[Task requirements] Setting aside any pictures, reproduce the data exactly.
== Dataset
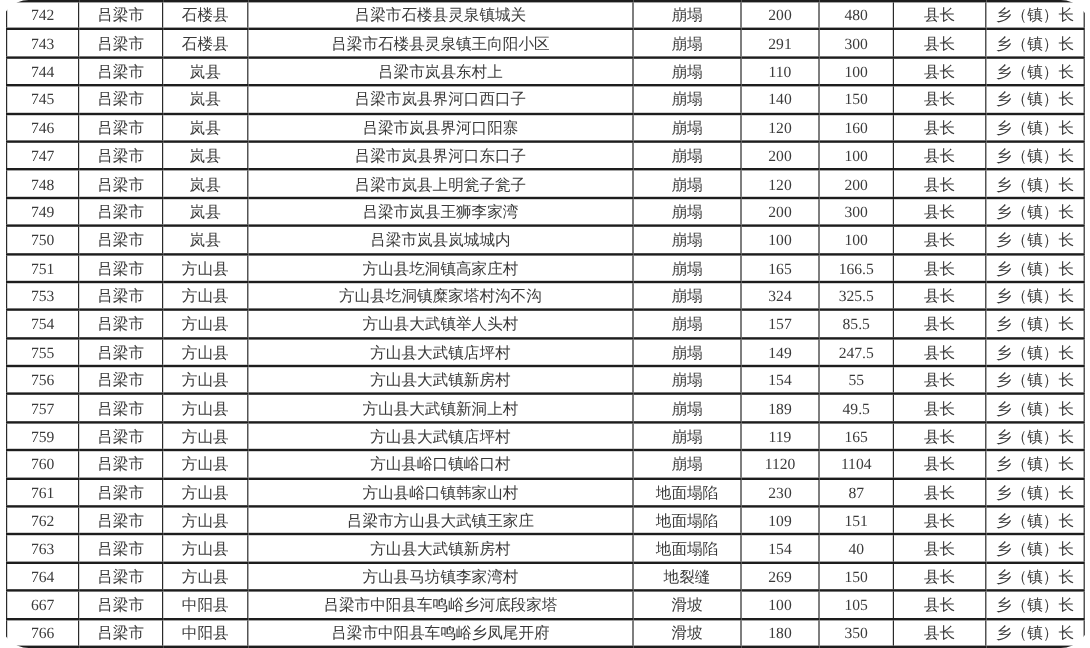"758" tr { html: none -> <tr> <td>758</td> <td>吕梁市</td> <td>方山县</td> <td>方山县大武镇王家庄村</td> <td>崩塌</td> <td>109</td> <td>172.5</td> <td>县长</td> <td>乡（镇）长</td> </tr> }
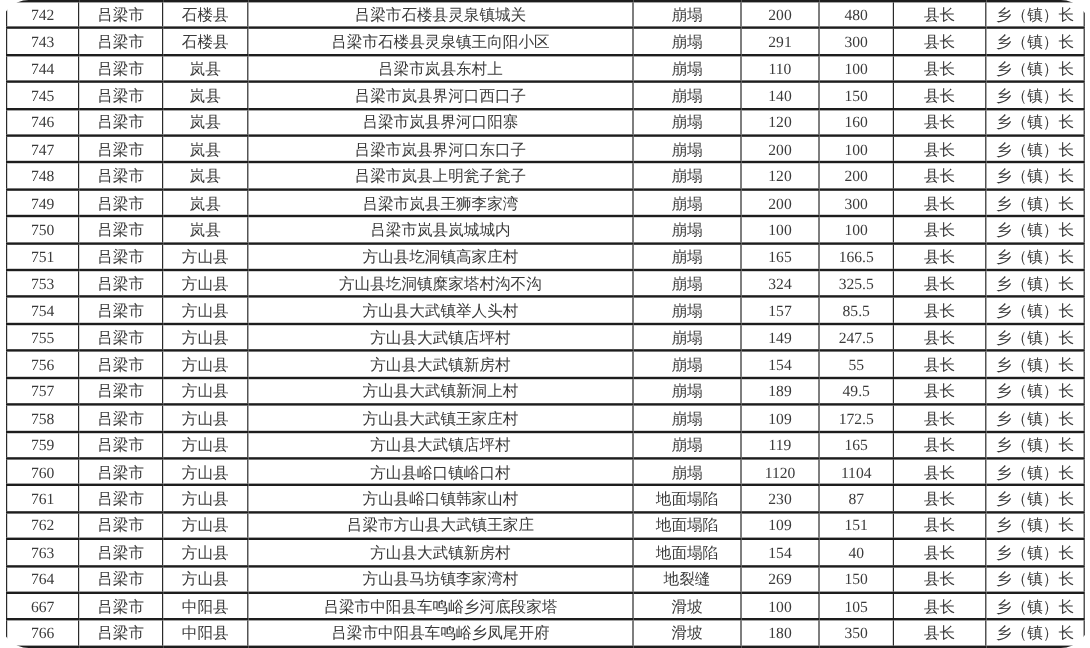"40" td { text: 40 -> 50 }
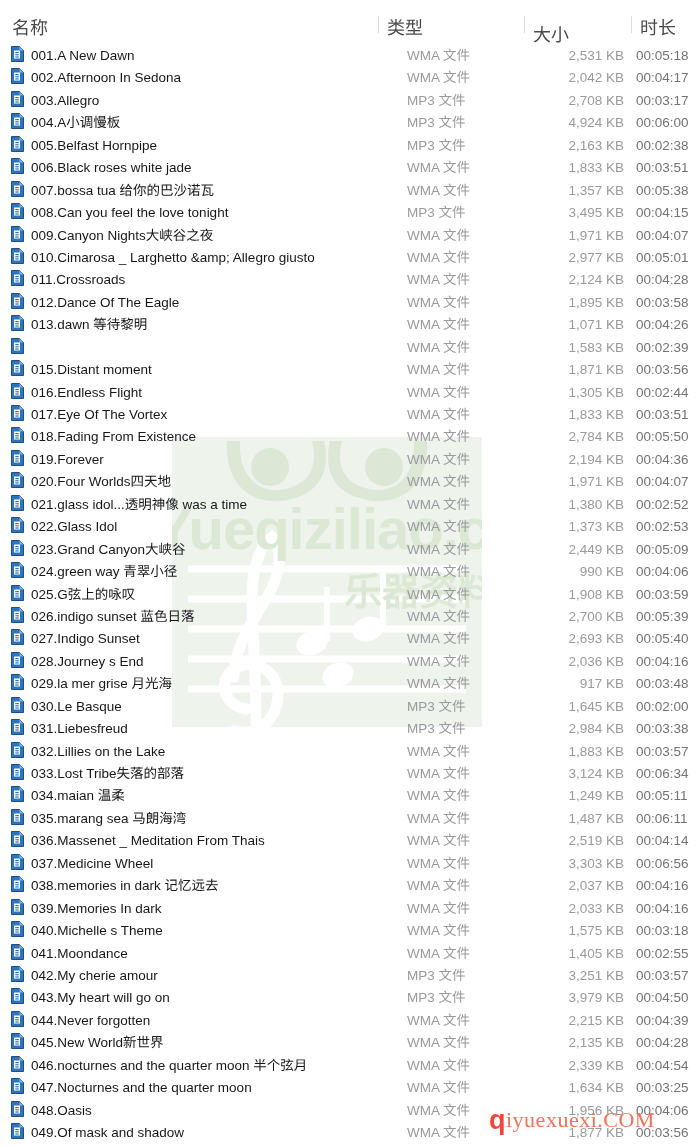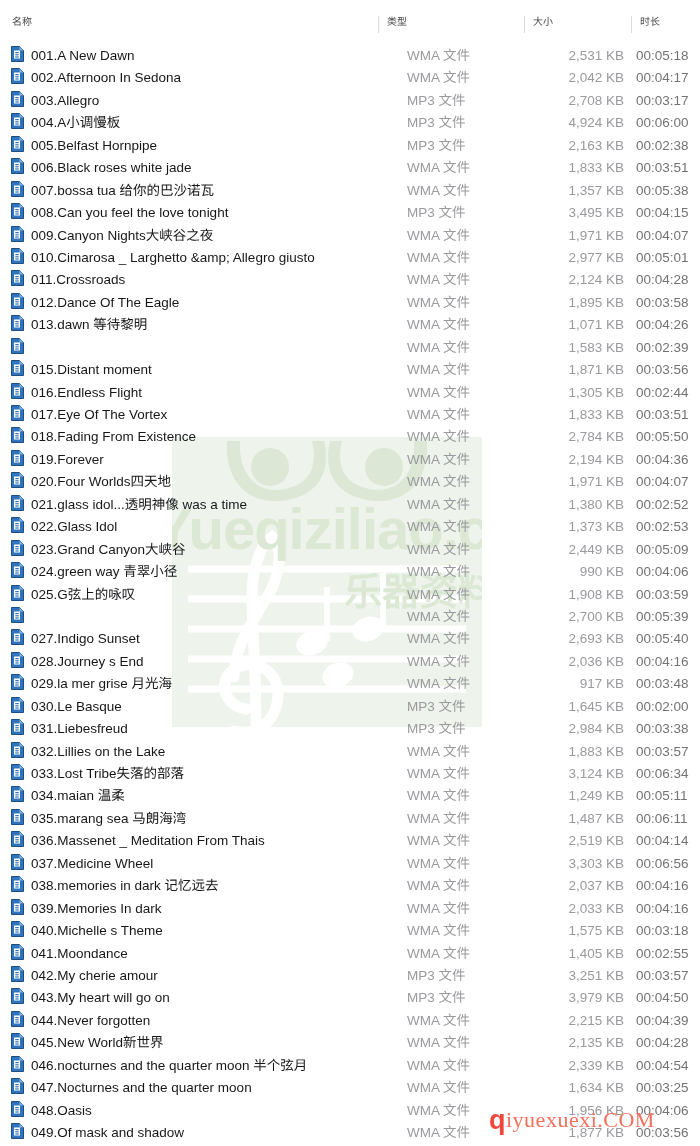"名称" #header-row .hcell { font-size: 10px -> 18px }
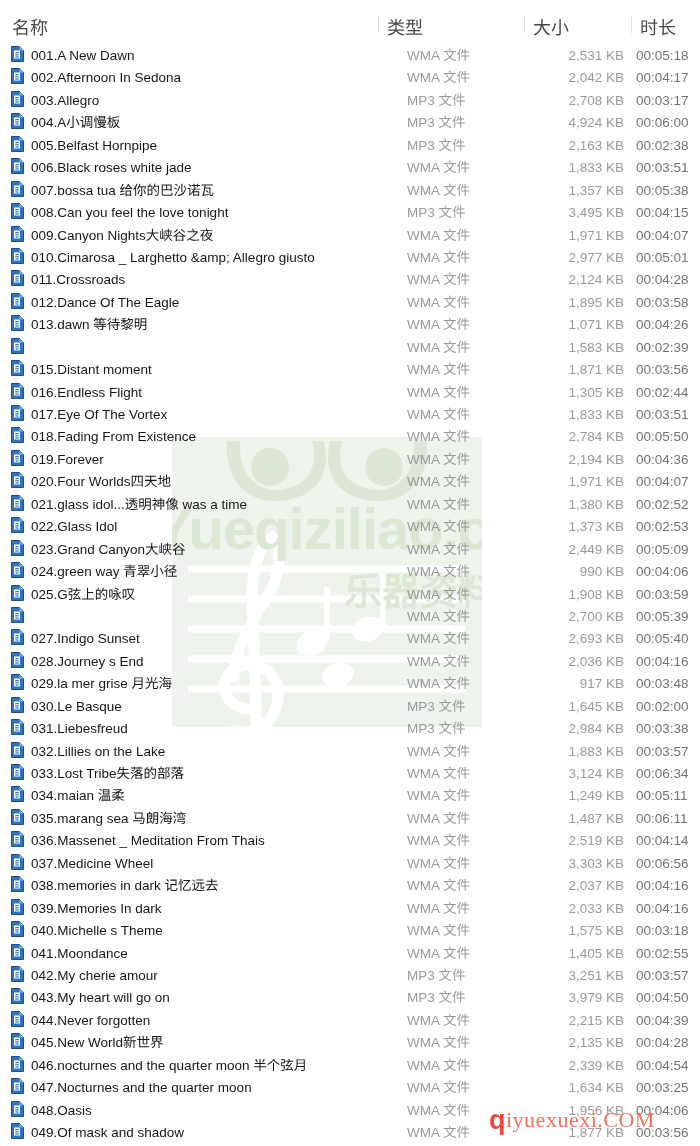"大小" .h-size { margin-top: none -> 7px }
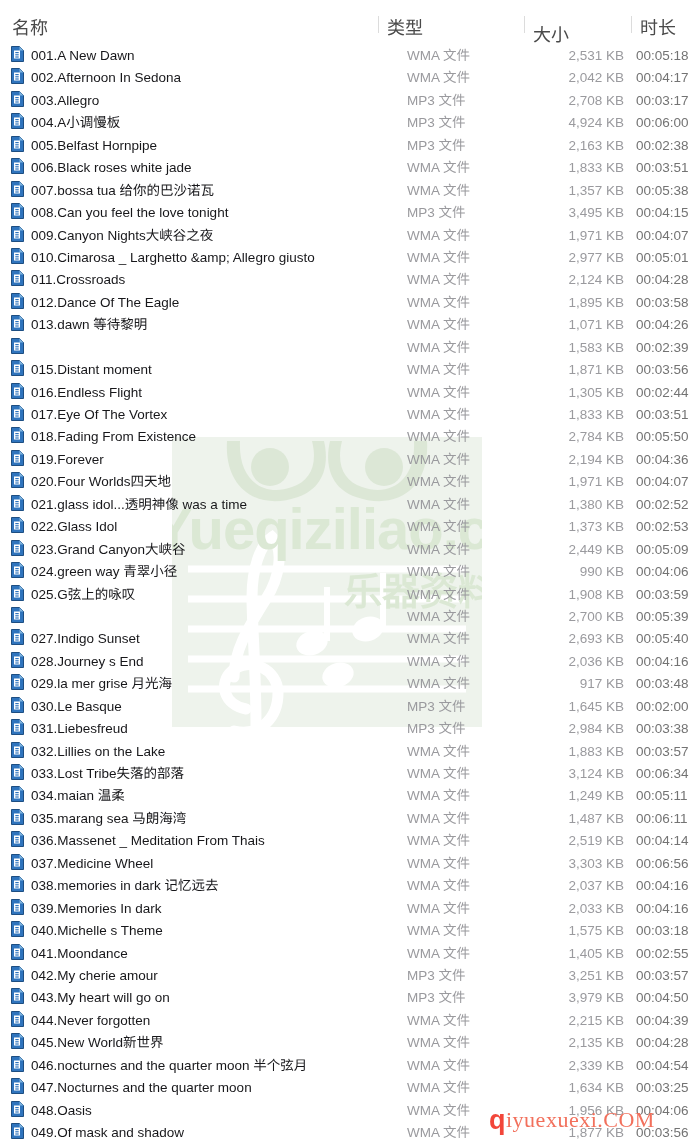"026.indigo sunset 蓝色日落" span.cell { html: none -> <span>026.indigo sunset 蓝色日落</span> }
====
[Written answer]
"758" tr { html: none -> <tr> <td>758</td> <td>吕梁市</td> <td>方山县</td> <td>方山县大武镇王家庄村</td> <td>崩塌</td> <td>109</td> <td>172.5</td> <td>县长</td> <td>乡（镇）长</td> </tr> }
"40" td { text: 40 -> 50 }
"名称" #header-row .hcell { font-size: 10px -> 18px }
"大小" .h-size { margin-top: none -> 7px }
"026.indigo sunset 蓝色日落" span.cell { html: none -> <span>026.indigo sunset 蓝色日落</span> }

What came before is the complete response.